As part of the effort to move videoconferencing out of the prescheduled, conference-room-based realm, Polycom with the new RMX 2000 addressed several issues that have kept the technology from being used from the desktop in an ad hoc way, the company said.
The RMX 2000 is based on the Advanced Telecom Computing architecture, which delivers greater "performance, reliability and serviceability," according to Megan Bouhamama, product marketing manager for Polycom, based in Pleasanton, Calif.
The platform supports IP communications over high bandwidth links with lower latency. "Its two-and-a-half to three times better performance than products in the market now" can offer, and the platform provides greater motion clarity and reduces talk-overs between parties, Bouhamama said.
Beta testers at W.R. Grace & Co. said they believe the platforms quality is much better than that of past videoconferencing technology. "In the old days there was video and audio stutter. Nobody wants to look at jerky, five-frames-a-second video," said Guy Welty, manager of global media networks and collaborative services for W.R. Grace & Co., in Columbia, Md. "Now you get 30 frames a second, which is more like traditional video on a TV. Now the motion is so fluent, its much more acceptable," added Welty, who has worked with videoconferencing technology for eight years.
The RMX 2000 allows multipoint collaboration over IP-based networks. It can scale from 20 ports to 80 ports. "It allows customers to start with a small videoconferencing network and grow to a fairly large size on single platform," Bouhamama said.
Polycom addressed an issue that has held back videoconferencing, complexity, by improving the usability of the platform. The RMX 2000 includes a new user interface, dubbed Advanced Click and View, to allow users to start a videoconference easily from a desktop or from a room-based system. The RMX 2000 automatically adjusts for the number of people in the conference, delivering the best layout for the number of conference attendees.
At the same time, to better serve conferencing on demand, the RMX 2000 allows specific operators to be assigned a different meeting room number that they use to start a conference. "They dial in and it dynamically proportions the different resources needed to support that particular conference," Bouhamama said.

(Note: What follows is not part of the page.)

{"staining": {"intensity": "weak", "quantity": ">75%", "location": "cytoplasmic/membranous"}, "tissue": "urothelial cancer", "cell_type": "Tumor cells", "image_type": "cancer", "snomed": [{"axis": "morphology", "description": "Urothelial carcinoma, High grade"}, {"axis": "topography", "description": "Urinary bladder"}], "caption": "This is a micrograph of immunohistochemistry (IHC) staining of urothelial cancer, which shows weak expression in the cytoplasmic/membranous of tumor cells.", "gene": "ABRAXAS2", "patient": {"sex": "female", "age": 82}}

Other reasons videoconferencing has not been adopted as rapidly as expected are its cost and the lack of flexibility of existing systems. One industry analyst, Roopam Jain, principal analyst for conferencing and collaboration at Frost & Sullivan in Palo Alto, Calif., said she sees the RMX 2000 as a "step in the right direction."
"Being able to very easily launch ad hoc or on-demand videoconferencing calls is really key, especially when you look at spreading the reach of videoconferencing beyond conference rooms to hundreds of desktops. At the desktop you want to collaborate as you need to. The RMX architecture enables an ad hoc videoconferencing model," she said.

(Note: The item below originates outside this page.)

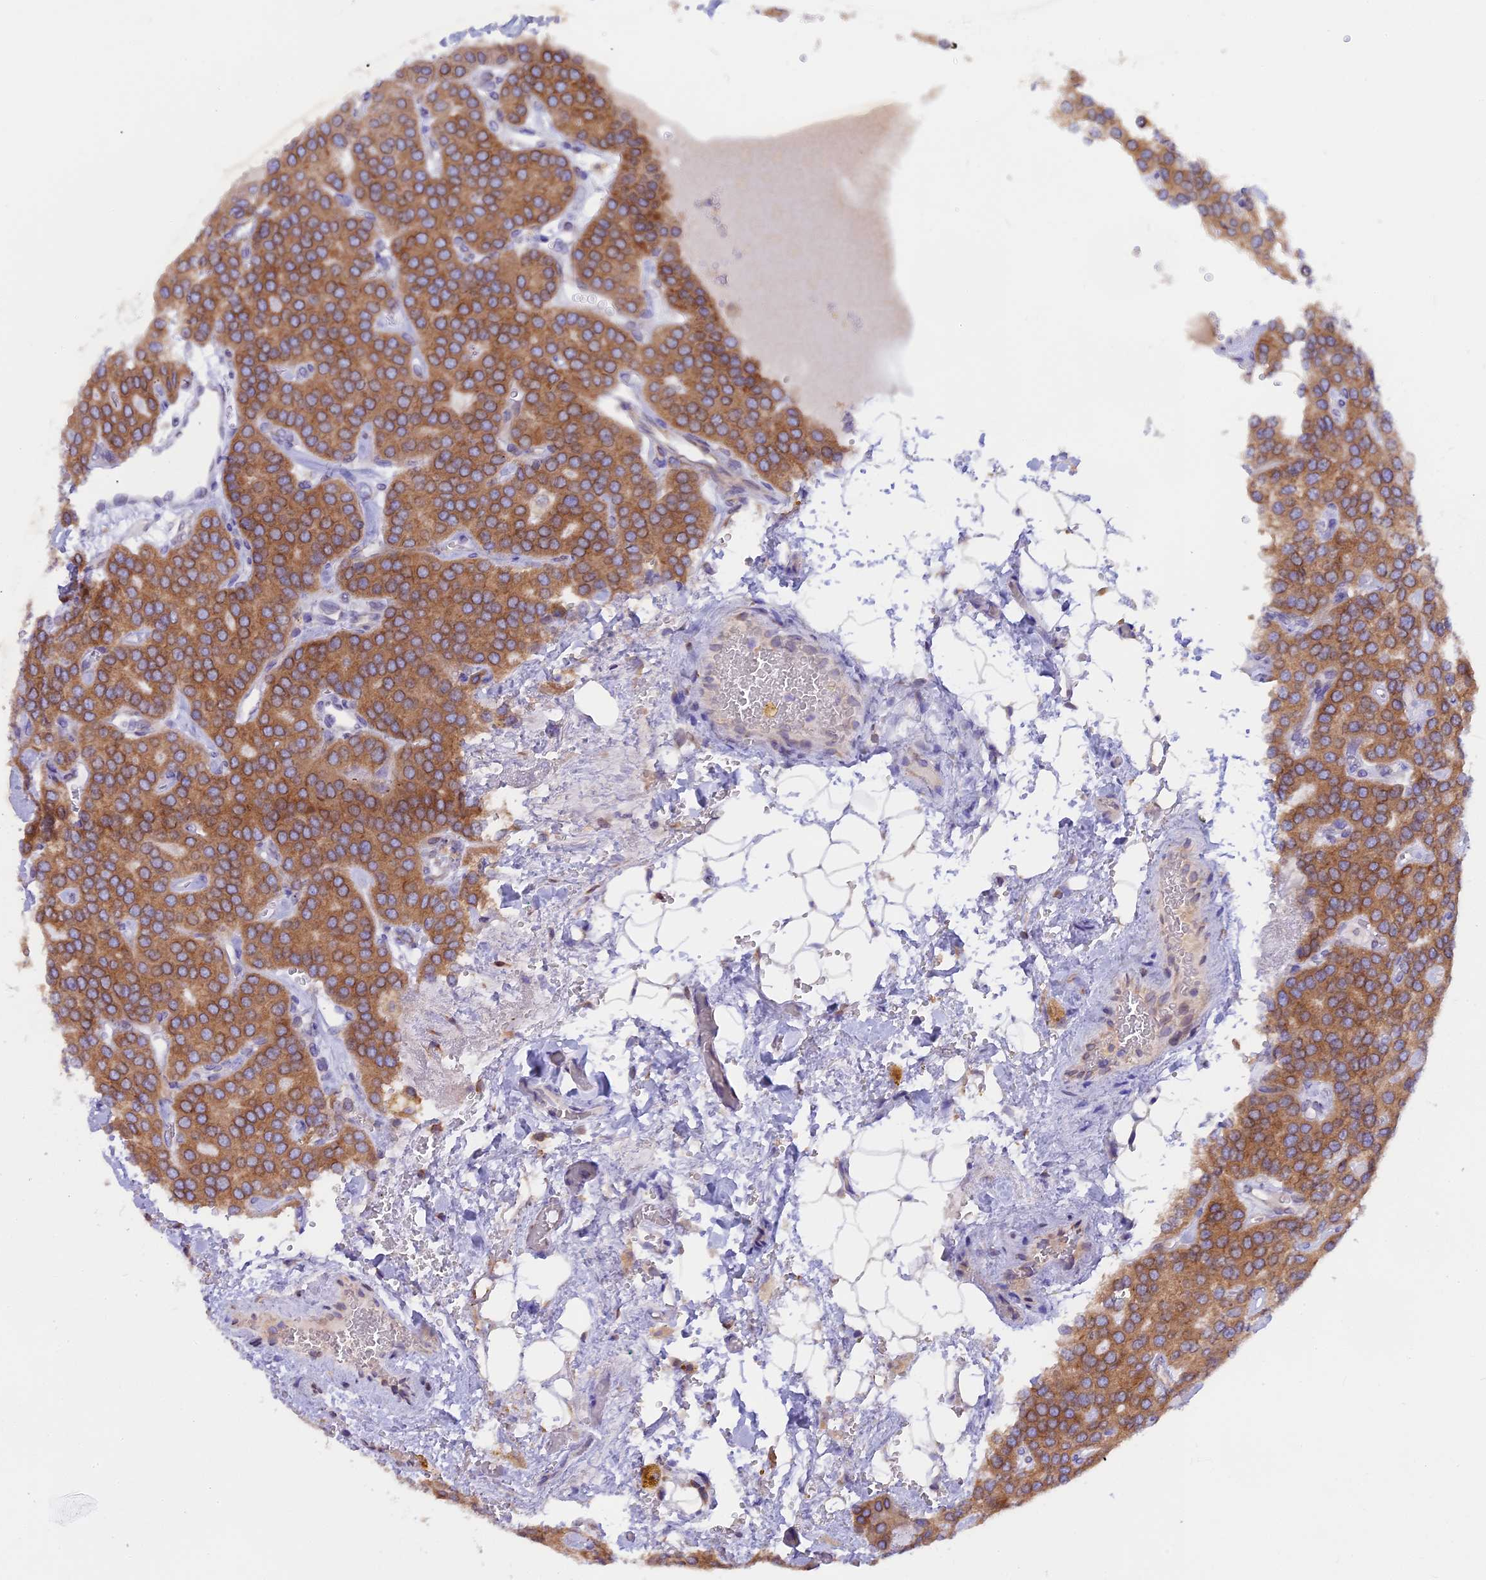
{"staining": {"intensity": "strong", "quantity": ">75%", "location": "cytoplasmic/membranous"}, "tissue": "parathyroid gland", "cell_type": "Glandular cells", "image_type": "normal", "snomed": [{"axis": "morphology", "description": "Normal tissue, NOS"}, {"axis": "morphology", "description": "Adenoma, NOS"}, {"axis": "topography", "description": "Parathyroid gland"}], "caption": "Immunohistochemical staining of normal parathyroid gland reveals strong cytoplasmic/membranous protein positivity in about >75% of glandular cells. Ihc stains the protein of interest in brown and the nuclei are stained blue.", "gene": "TLCD1", "patient": {"sex": "female", "age": 86}}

Market research firm Frost & Sullivan estimates that the global videoconferencing systems and services market in 2006 totaled $1.3 billion, and that it is growing at a rate of 17.8 percent annually. Frost & Sullivan forecasts that the market will reach $3.5 billion by 2011.
To accommodate service providers and large enterprises looking to prepare for next-generation networks, Polycom included support in the RMX 2000 for IP Multimedia Subsystem technology, which can help streamline network design and traffic flow for greater scalability. IMS uses SIP (Session Initiation Protocol) for call set-up.
The RMX 200 also supports a mix of endpoints, including Common Intermediate Format endpoints, Standard Definition endpoints and newer High-Definition endpoints. It is due out in March and is priced starting at $53,000.